Die Wahlen in Frankreich sollten auch in Deutschland als Weckruf wahrgenommen werden und als Aufforderung, dass die westlichen Demokratien sich grundlegend wandeln müssen. Denn ein zentraler Grund für die Unzufriedenheit vieler Wählerinnen und Wähler, nicht nur in Frankreich, sondern auch in anderen europäischen Staaten, ist die große Unzufriedenheit über die zunehmende soziale Polarisierung, die durch die Corona-Pandemie und den Krieg in der Ukraine nochmals deutlich verschärft wird. Politik und Gesellschaft müssen daher eine ehrliche Bestandsaufnahme wagen und verstehen, wo die zunehmende Ablehnung moderater und demokratischer Kräfte auch im Westen ihren Ursprung hat. Auch in Frankreich haben die Wahlen verdeutlicht, dass die soziale Polarisierung, die gefühlte Hoffnungslosigkeit und Frustration mit der wirtschaftlichen und politischen Lage immer mehr Menschen in die Arme von Populisten treibt. Dies könnte sich angesichts der hohen Preissteigerungen bei Energie und Lebensmitteln in den nächsten beiden Jahren nochmals verschärfen.
Die Erwartung an Bundeskanzler Scholz und die Bundesregierung ist, dass sie anders als ihre Vorgänger nicht Emmanuel Macron und Frankreich die kalte Schulter zeigen, sondern die ausgestreckte Hand ergreifen, um die Europäische Union gemeinsam grundlegend zu reformieren. Dazu gehört vor allem, die zunehmende soziale Polarisierung innerhalb Europas zu adressieren. Dafür muss ein sozialeres Europa in den Mittelpunkt der Agenda der EU rücken. Dies erfordert gemeinsame Standards in den Sozialsystemen, welche sicherstellen, dass überall in Europa die verletzlichsten Mitglieder der Gesellschaft einen ausreichenden Schutz und eine wirkliche Chance auf soziale Teilhabe haben.

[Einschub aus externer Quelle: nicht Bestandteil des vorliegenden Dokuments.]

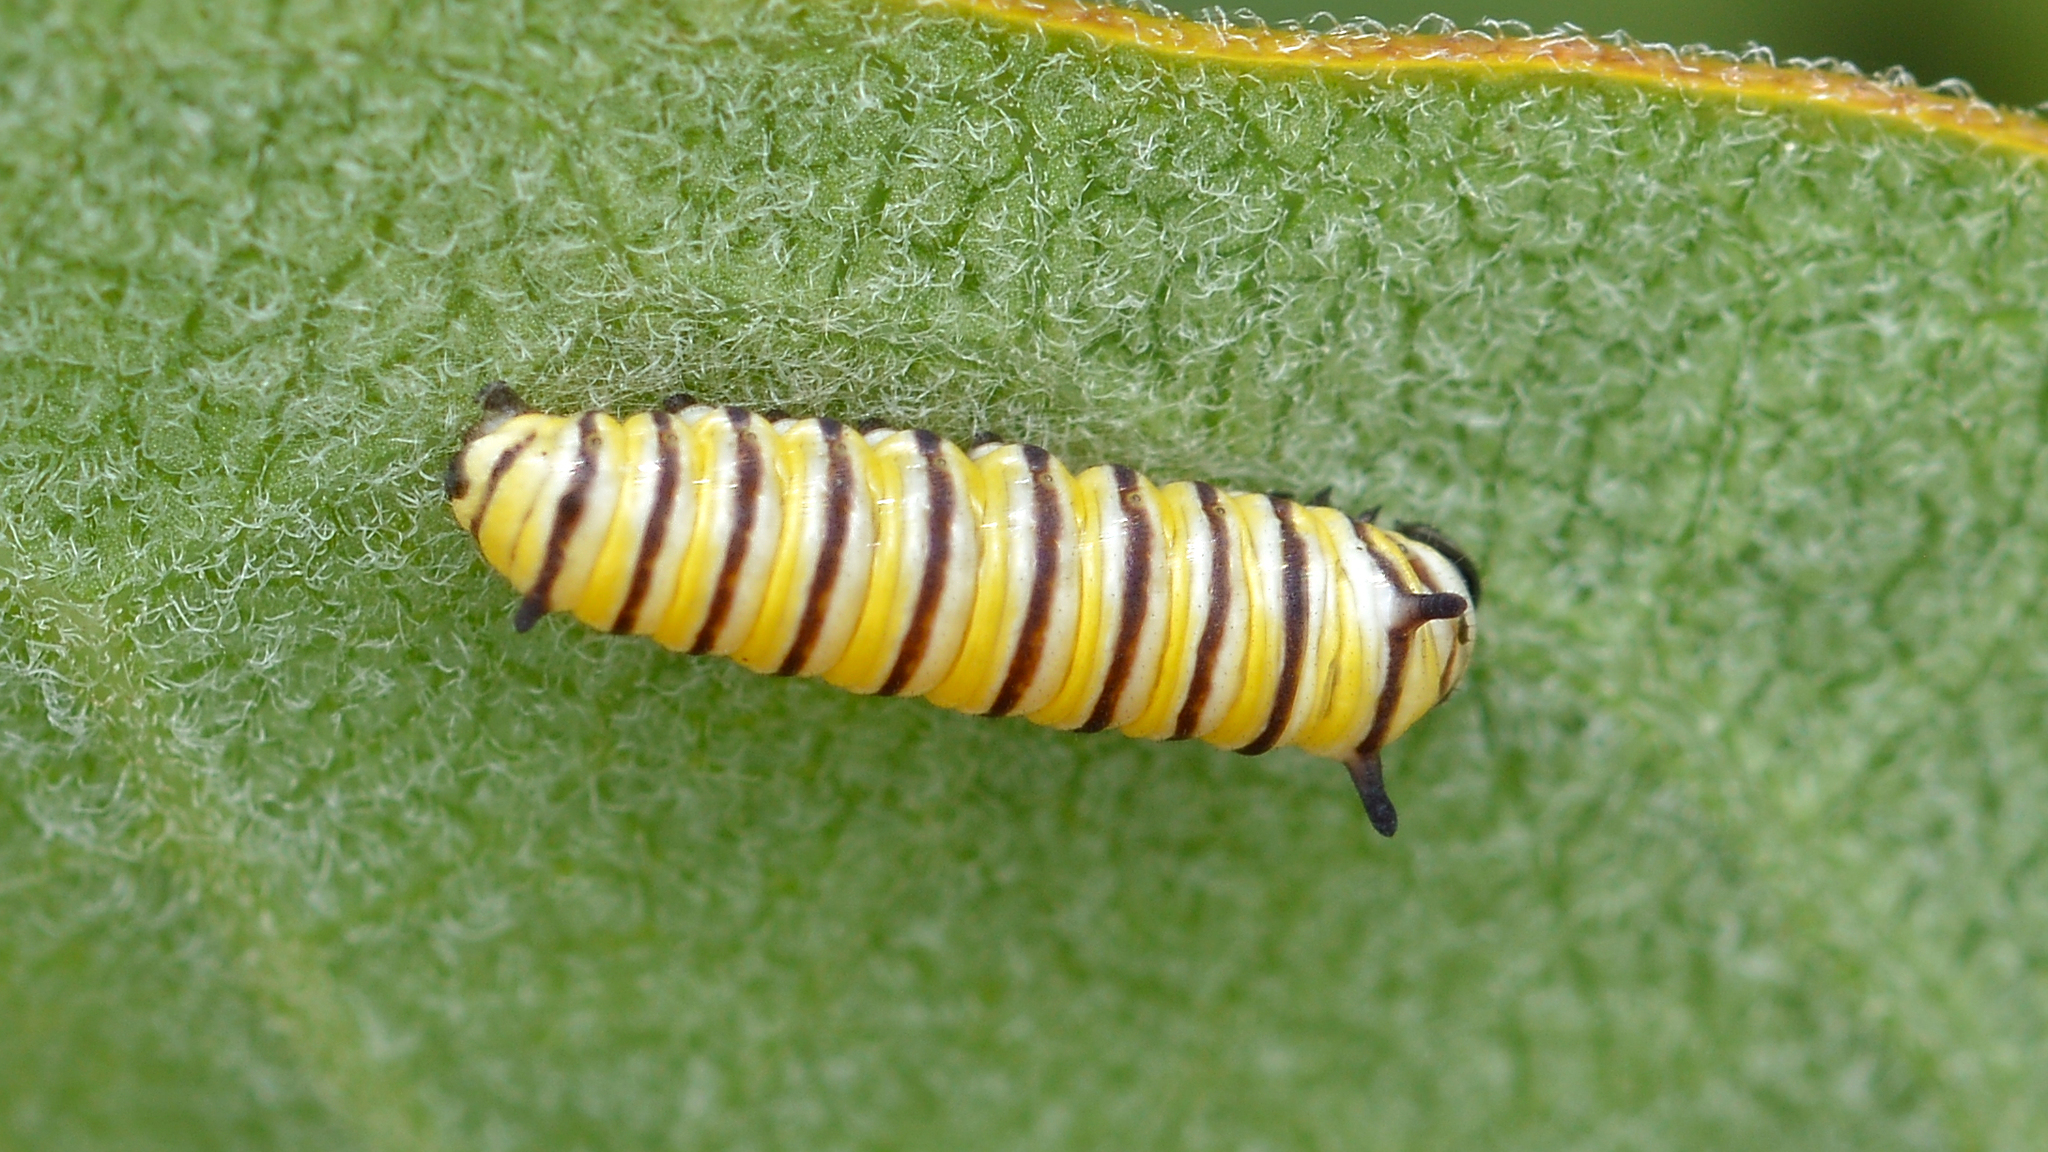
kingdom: Animalia
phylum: Arthropoda
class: Insecta
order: Lepidoptera
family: Nymphalidae
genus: Danaus
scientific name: Danaus plexippus
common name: Monarch
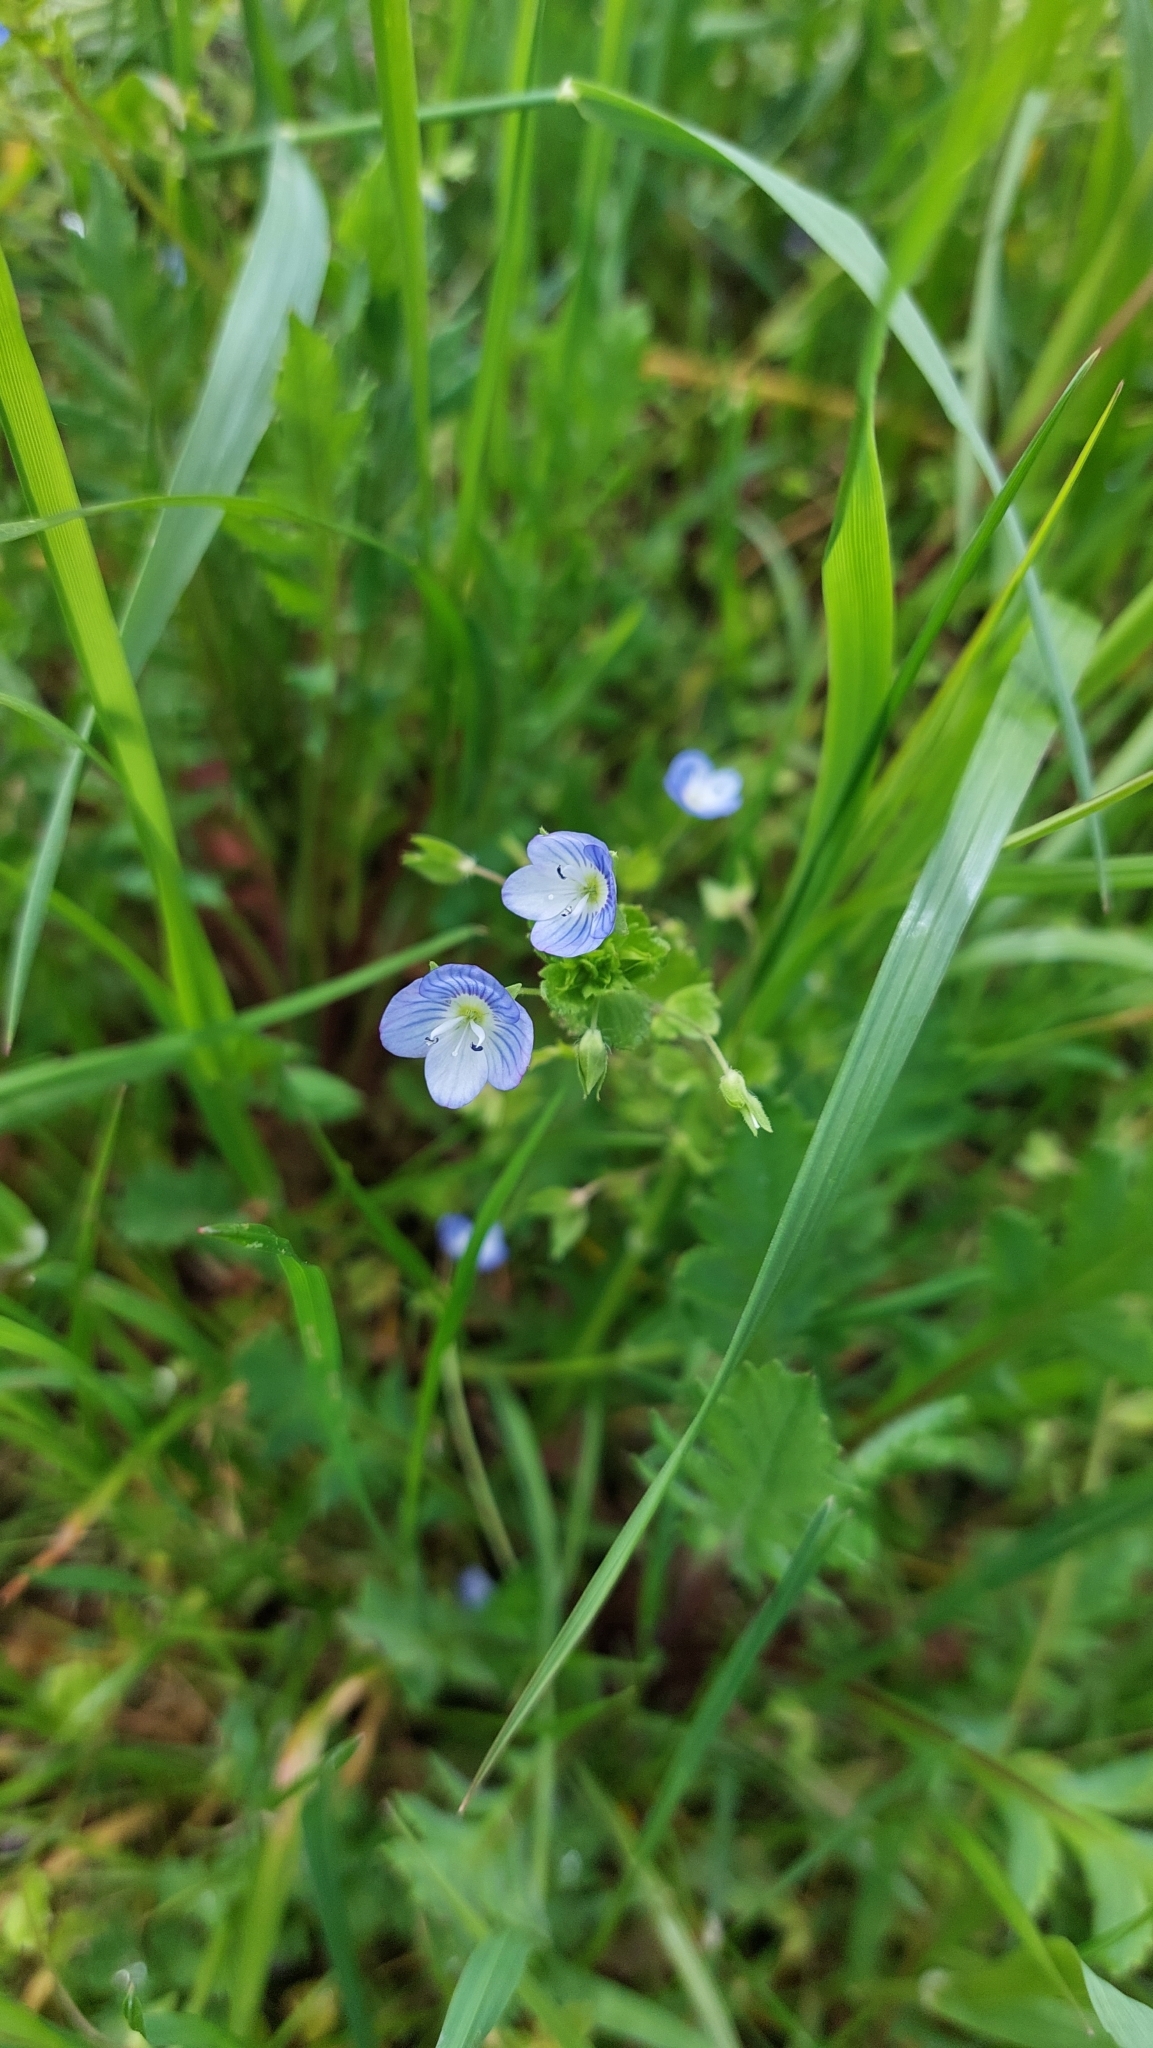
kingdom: Plantae
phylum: Tracheophyta
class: Magnoliopsida
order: Lamiales
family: Plantaginaceae
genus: Veronica
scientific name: Veronica persica
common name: Common field-speedwell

Zum zweiten verdeutlicht der Krieg gegen die Ukraine, wie dringend Europa eine gemeinsame Sicherheitspolitik und allen voran eine gemeinsame Armee benötigt. Deutschland gibt nicht viel weniger Geld für Verteidigung aus als Russland, hat aber eine dysfunktionale und kaum einsatzfähige Bundeswehr. Eine gemeinsame Armee mit einer paneuropäischen Beschaffung würde die Sicherheit Europas deutlich stärken, ohne dass sehr viel mehr Geld in Verteidigung fließen müsste. Die Schaffung eines Sondervermögens von 100 Milliarden Euro für die Bundeswehr ist dann ein Fehler, wenn dieses Geld in einem rein nationalen Kontext mit rein nationaler Beschaffung wohl nicht grundlegend etwas an der mangelnden Verteidigungsfähigkeit Deutschlands ändern würde.
Eine dritte Priorität für Scholz und Macron sind die Reformen der Wirtschaftspolitik und des Klimaschutzes. Wir sollten in Deutschland mit dem Krieg gegen die Ukraine endlich verstehen, dass wir unsere Abhängigkeit von Russland und China reduzieren müssen und dass die Wettbewerbsfähigkeit der deutschen Wirtschaft von der Frage abhängt, wie gut und attraktiv die Standortbedingungen nicht nur in Deutschland, sondern in Europa sind. Zudem braucht es, damit sich alle europäischen Länder wirtschaftlich erholen können, eine Neuauflage oder zumindest deutliche Stärkung des Wiederaufbaufonds und auch grundlegende Reformen der Maastricht-Kriterien und Schuldenregeln. Nur so kann sichergestellt werden, dass einerseits die Nachhaltigkeit der Staatsfinanzen gesichert ist und andererseits wichtige Zukunftsinvestitionen in die soziale, ökologische und digitale Transformation fließen können.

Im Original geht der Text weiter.